» **WHAT YOU ARE ASKED TO DO**: All of the records that follow need to be copied word for word, without the pictures.

Saved entries:
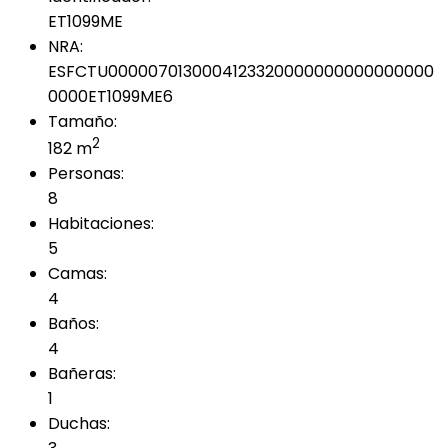
ET1099ME
NRA:
ESFCTU0000070130004123320000000000000000
0000ET1099ME6
Tamaño:
2
182 m
Personas:
8
Habitaciones:
5
Camas:
4
Baños:
4
Bañeras:
1
Duchas:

» **RESULT OF THIS EXERCISE**:
ET1099ME
NRA:
ESFCTU0000070130004123320000000000000000
0000ET1099ME6
Tamaño:
2
182 m
Personas:
8
Habitaciones:
5
Camas:
4
Baños:
4
Bañeras:
1
Duchas:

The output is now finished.